Mit dem Trauma wird gelernt, das „Leben zu vermeiden“.

Die verhaltenstherapeutischen Konzepte fußen auf den Modellen der Lern- und Kognitionstheorie sowie den Theorien der Affektregulation: die Verhaltenstherapie erläutert, wie ein Trauma erlernt und vor allem aufrecht erhalten wird.

Mit einer traumatischen Erfahrung entstehen traumatische Trigger: bestimmte Reize werden mit maximaler Angst und Erregung verknüpft.
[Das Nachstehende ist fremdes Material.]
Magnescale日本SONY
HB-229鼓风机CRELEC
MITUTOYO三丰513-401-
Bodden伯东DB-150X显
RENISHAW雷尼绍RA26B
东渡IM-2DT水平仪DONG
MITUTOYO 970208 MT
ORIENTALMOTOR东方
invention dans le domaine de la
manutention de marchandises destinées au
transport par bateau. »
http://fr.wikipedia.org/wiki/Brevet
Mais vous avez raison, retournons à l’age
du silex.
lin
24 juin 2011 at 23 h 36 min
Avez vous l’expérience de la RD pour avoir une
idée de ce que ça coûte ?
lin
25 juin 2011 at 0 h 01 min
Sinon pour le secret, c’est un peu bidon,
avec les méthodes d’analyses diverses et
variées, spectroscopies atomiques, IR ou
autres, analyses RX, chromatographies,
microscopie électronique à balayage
Diese körpernahe Verknüpfung bleibt posttraumatisch erhalten, wobei die auslösenden Reize schnell generalisieren, da die traumatischen Merkmale unspezifisch, d.h. etwa ohne Worte gespeichert und unwillkürlich erinnert werden. Die posttraumatischen Belastungen können so durch eine Vielzahl von Reizen ausgelöst werden.
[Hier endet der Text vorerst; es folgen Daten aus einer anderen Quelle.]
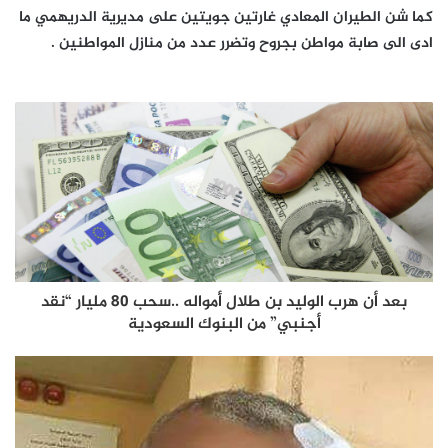
كما شن الطيران المعادي غارتين جويتين على مديرية الدريهمي ما
ادى الى صابة مواطن بجروح وتضرر عدد من منازل المواطنين .
بعد أن هرب الوليد بن طلال أمواله ..سحب 80 مليار “نقد
أجنبي” من البنوك السعودية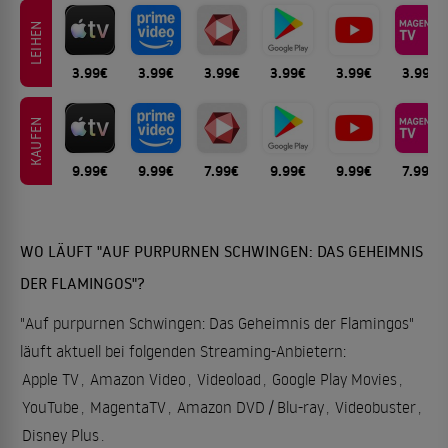
LEIHEN
3.99€
3.99€
3.99€
3.99€
3.99€
3.99€
KAUFEN
9.99€
9.99€
7.99€
9.99€
9.99€
7.99€
WO LÄUFT "AUF PURPURNEN SCHWINGEN: DAS GEHEIMNIS
DER FLAMINGOS"?
"Auf purpurnen Schwingen: Das Geheimnis der Flamingos"
läuft aktuell bei folgenden Streaming-Anbietern:
Apple TV
,
Amazon Video
,
Videoload
,
Google Play Movies
,
YouTube
,
MagentaTV
,
Amazon DVD / Blu-ray
,
Videobuster
,
Disney Plus
.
Zugleich werden im Trauma die umfassenden Grundannahmen erschüttert, die das Selbst und die Welt, also alle Lebensbereiche betreffen. M. Horowitz spricht von einer negativen Kaskade: die Angst vor traumatischen Erinnerungen steigert das Vermeidungsverhalten und verhindert, dass das Trauma bewältigt wird – posttraumatisch wird zunehmend „das ganze Leben“ vermieden.

Therapeutisch kommt es darauf an, negative Kreisläufe des Lernens und ausgeprägtes Vermeidungsverhalten aufzudecken bzw. zu korrigieren, um zu verhindern, dass traumatische Erinnerungen sich stabilisieren, verbunden mit einer kognitiv-emotionalen Grundhaltung, dass die Welt keine Heimat mehr sein kann.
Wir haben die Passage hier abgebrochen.